Department of

Industrial Design

Research

Research Areas

The definitions of the research areas are listed below with sub-categories.

Research

Innovation through Design:

Exploring the synthesis of needs, technologies and business models and investigating methodologies to support design innovation to create sustainable competitive advantage.

  1. Innovation in Practice: Investigating the endeavors of designers to extend the knowledge base of design as part of their professional responsibility with the goal of exploring and generalizing knowledge based on design activities and products.
  2. Innovation Methodology: Studying the current design methodologies embedded in the design process and generating innovative methodologies that will speed up the process and facilitate effective communications across disciplines. How can we minimize the amount of time spent in the transition from concept generation to manufacturing? How can manufacturing constraints be transferred to the early stages of the design process? How can we help design students become effective collaborators throughout the design process? How can we support design practitioners in searching, sharing, evaluating and choosing appropriate approaches for successful innovation?
  3. Social Innovation: Studying new strategies, processes and solutions that meet the social needs and create social value, and educating the society for community development and health.

Design as Strategy:

Exploring strategic decision making and organizational aspects of the design process regarding the direction to choose and how to manage relationships with partners within a business. It integrates expertise from design, management, organizational processes and psychology of design-making into a systems approach. Through the lens of Design as Strategy, we see design taking a leadership role. We understand design as being holistic, incorporating all possible influences, employing all modes of processing and having its own culture of thinking and doing. In the words of Nelson and Stolterman, having its own culture of inquiry and action. We are taking a systemic approach to disseminating design outside our own domain, putting the tools and methods front and center from research to implementation.
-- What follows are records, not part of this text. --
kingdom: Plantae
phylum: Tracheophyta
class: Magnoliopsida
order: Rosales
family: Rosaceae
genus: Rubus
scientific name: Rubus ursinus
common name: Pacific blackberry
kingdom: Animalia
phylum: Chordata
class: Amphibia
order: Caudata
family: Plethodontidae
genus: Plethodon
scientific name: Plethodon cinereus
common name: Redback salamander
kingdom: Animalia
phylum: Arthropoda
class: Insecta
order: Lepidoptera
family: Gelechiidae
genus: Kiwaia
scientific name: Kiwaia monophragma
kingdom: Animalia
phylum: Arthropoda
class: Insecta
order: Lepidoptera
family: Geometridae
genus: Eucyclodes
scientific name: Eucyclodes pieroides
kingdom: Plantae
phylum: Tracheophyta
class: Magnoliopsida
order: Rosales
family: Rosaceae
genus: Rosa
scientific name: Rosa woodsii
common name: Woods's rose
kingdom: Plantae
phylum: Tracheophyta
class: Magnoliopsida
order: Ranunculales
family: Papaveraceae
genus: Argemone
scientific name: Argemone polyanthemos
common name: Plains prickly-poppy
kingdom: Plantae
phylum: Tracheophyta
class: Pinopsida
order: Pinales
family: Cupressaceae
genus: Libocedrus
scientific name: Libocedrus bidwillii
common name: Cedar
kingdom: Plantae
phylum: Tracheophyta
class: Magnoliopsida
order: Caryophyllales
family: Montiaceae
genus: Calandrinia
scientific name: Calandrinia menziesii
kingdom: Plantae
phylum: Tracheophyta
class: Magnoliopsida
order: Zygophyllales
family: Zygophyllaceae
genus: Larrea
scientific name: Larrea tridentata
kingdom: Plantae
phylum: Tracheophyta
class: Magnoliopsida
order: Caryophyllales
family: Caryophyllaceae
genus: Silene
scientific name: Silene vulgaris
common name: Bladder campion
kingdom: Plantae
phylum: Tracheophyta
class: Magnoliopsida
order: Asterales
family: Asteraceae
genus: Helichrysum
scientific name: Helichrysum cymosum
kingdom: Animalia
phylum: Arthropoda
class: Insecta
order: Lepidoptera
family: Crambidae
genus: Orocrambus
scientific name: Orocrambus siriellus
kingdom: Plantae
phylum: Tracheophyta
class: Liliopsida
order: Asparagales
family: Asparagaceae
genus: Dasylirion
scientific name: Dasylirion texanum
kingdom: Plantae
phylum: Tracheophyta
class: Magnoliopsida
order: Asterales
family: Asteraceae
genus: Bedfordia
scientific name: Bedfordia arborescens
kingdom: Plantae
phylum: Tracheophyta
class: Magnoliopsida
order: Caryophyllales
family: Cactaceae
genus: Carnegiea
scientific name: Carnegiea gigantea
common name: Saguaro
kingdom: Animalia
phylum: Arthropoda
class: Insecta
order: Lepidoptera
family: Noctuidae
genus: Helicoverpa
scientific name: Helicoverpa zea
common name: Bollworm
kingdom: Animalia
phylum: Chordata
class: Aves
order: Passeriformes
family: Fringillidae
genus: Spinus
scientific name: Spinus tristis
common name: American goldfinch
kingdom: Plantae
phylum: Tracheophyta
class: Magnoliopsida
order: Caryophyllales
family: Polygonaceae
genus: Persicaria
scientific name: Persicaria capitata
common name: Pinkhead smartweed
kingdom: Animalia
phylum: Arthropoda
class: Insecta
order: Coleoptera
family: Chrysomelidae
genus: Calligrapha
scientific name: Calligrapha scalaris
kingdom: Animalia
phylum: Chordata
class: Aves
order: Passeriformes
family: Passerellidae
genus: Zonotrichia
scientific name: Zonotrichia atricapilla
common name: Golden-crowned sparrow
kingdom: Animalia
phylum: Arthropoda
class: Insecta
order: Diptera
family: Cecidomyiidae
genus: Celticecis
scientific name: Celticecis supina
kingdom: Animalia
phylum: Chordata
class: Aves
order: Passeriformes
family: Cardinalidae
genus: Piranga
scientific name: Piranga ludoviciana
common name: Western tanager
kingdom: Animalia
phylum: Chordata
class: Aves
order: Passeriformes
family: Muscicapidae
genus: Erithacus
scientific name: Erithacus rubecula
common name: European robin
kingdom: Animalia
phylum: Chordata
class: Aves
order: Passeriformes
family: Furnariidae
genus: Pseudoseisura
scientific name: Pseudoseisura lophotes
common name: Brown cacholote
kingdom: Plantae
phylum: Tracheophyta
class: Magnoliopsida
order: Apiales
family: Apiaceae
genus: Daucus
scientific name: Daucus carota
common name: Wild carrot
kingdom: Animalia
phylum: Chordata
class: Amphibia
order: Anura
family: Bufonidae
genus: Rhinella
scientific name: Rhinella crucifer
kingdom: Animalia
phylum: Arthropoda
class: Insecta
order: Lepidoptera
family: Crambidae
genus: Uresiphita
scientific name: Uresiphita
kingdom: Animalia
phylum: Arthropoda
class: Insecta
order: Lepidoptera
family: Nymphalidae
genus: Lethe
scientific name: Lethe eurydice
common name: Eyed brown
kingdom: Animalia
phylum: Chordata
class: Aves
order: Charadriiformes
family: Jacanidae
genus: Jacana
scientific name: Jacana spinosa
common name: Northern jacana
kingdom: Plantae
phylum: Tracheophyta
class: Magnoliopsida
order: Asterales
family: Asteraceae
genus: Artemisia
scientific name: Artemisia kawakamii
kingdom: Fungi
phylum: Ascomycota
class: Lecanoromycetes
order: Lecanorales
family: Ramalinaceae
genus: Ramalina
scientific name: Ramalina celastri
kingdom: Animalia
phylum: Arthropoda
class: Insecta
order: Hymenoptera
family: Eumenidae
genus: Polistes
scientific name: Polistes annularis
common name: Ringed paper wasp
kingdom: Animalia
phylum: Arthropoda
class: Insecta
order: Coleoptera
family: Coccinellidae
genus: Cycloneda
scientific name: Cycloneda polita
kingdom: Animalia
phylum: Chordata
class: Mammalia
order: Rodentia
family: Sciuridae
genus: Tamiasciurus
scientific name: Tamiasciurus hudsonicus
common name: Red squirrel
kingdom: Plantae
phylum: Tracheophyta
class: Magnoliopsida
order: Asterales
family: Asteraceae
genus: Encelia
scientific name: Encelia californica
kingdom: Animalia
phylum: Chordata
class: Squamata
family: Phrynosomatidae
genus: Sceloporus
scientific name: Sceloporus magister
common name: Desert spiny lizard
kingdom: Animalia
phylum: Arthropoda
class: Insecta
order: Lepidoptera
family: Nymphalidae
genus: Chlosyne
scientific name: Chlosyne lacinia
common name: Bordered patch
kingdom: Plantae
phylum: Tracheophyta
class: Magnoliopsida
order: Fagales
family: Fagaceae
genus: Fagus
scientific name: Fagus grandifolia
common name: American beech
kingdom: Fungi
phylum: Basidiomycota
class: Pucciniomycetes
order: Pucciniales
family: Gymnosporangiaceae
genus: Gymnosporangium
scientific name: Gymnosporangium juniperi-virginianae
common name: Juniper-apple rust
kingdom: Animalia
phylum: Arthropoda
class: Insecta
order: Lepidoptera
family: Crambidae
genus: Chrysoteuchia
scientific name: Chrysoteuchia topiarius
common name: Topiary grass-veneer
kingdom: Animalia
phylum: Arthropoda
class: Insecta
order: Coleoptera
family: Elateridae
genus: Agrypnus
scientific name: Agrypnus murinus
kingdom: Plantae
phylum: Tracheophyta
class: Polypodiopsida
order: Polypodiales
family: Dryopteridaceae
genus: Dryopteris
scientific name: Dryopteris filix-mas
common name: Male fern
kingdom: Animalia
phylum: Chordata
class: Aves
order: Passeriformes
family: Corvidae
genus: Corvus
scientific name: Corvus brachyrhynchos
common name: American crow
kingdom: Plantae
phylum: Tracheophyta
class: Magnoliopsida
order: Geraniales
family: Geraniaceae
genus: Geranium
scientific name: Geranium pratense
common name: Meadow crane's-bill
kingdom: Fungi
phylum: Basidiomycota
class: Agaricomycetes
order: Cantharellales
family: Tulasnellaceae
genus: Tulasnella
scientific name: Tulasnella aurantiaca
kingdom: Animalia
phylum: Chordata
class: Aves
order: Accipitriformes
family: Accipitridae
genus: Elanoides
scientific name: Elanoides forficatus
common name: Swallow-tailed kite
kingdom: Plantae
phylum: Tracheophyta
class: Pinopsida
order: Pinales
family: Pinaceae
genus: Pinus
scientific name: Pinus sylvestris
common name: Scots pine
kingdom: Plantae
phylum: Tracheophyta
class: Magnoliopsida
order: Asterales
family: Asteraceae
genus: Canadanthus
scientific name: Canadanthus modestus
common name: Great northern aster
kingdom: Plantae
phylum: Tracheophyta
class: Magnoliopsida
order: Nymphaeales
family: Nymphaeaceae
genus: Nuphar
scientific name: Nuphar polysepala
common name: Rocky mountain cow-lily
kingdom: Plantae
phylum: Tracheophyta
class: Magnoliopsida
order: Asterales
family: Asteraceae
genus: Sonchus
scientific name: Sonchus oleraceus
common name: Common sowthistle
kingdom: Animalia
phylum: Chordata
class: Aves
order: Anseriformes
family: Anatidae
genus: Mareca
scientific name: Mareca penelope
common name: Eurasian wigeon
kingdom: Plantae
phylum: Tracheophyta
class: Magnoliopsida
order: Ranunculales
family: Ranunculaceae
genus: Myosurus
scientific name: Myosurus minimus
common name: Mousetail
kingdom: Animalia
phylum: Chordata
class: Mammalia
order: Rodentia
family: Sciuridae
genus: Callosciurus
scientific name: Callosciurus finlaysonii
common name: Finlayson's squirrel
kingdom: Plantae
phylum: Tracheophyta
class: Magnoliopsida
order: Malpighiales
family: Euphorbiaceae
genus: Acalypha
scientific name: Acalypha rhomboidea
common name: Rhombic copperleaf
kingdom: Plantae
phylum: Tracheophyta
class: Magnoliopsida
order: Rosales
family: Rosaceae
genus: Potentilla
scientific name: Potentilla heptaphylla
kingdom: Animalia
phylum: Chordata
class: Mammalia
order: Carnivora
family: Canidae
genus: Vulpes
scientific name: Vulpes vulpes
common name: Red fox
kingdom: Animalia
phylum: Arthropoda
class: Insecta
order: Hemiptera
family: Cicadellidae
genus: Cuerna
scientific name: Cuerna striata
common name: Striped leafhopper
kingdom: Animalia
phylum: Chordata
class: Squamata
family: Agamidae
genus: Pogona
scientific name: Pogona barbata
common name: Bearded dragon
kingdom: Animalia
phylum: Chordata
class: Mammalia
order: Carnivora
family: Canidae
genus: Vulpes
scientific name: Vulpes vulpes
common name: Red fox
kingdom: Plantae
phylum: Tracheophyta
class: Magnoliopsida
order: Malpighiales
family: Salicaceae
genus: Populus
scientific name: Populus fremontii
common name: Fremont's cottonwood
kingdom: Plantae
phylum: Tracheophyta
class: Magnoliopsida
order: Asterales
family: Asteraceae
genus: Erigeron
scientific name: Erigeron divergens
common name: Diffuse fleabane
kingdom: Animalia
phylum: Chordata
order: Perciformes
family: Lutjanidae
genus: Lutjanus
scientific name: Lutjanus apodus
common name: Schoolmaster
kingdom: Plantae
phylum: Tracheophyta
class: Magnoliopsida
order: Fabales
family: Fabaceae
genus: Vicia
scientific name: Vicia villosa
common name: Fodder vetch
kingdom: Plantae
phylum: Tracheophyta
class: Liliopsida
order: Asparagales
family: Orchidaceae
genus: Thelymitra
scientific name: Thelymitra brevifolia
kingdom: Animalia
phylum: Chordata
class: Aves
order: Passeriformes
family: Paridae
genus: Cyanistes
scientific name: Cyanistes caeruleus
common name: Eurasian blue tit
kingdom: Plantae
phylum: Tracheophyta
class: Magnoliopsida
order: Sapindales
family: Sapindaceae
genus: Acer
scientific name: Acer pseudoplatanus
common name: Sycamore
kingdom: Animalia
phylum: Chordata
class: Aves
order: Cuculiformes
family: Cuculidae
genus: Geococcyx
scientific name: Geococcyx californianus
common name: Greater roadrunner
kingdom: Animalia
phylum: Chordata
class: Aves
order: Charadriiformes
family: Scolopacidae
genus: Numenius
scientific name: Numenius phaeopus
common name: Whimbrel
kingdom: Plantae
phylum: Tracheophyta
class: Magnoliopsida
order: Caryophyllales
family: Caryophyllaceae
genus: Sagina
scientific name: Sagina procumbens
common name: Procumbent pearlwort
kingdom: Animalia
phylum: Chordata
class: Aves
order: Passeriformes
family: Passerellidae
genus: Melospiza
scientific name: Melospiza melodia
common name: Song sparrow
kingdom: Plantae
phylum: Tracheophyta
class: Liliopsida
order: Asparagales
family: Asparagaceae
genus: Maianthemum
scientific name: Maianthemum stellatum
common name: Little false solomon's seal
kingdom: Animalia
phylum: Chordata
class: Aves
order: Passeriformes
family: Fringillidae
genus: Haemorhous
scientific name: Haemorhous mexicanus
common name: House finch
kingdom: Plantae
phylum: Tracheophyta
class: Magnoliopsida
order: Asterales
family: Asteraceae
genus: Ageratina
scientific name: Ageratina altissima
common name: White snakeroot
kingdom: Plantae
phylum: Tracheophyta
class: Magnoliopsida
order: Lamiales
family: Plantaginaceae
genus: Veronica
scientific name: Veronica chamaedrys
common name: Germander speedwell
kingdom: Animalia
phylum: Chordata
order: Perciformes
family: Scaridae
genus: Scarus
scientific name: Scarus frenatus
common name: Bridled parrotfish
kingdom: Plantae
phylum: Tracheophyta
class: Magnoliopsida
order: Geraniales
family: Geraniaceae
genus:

  1. Entrepreneurship: Designers are the new drivers of entrepreneurialism. This research area focuses on the growing demands of the global culture and creative industries and the skills vital in today’s modern entrepreneurial and knowledge-based economy.
  2. Design Management: Examining companies’ design capabilities and brand strategies, and how their strategies are reflected in/on their products. How do industrial designers interact effectively with other disciplines and how do they practice management skills regarding managing people, projects, schedules and budgets among other responsibilities?
  3. Data VIZ: The role of data visualization is of the utmost importance in the design process. Through visualization or what we call visual sensemaking, we discover connections and identify patterns, communicate thoughts and ideas, synthesize problems, uncover facts and create possibilities. Visual sensemaking can break down barriers through low-fidelity visualizations, allowing for an all-inclusive problem identifying and solution creating environment in cross- and interdisciplinary teams.

Human-Centered Design:

The success of every innovative design solution lies in a human-centered approach to design and development. Human-centered design is a creative problem-solving approach for designing products and services that are centered on human needs. The research concentration will focus on practicing diverse ethnographic and social science methodologies for translating human needs into meaningful products and services. Innovation through human-centered design is the key for developing innovative solutions that are valuable to users, obtain competitive advantage and are environmentally and socially responsible.

  1. Culture-Centered Design: In this era of increasing globalization, products and services initially designed to serve only the local market are now reaching across international boundaries. Designers in this global age are agents of cultural change and should be cognizant of the impact their products have on local cultures. How can we design products that are culturally appropriate? How do global changes impact local cultural preferences? Culture-centered design provides a framework designers and researchers to integrate cultural aspects, both micro and macro, into the design and development process.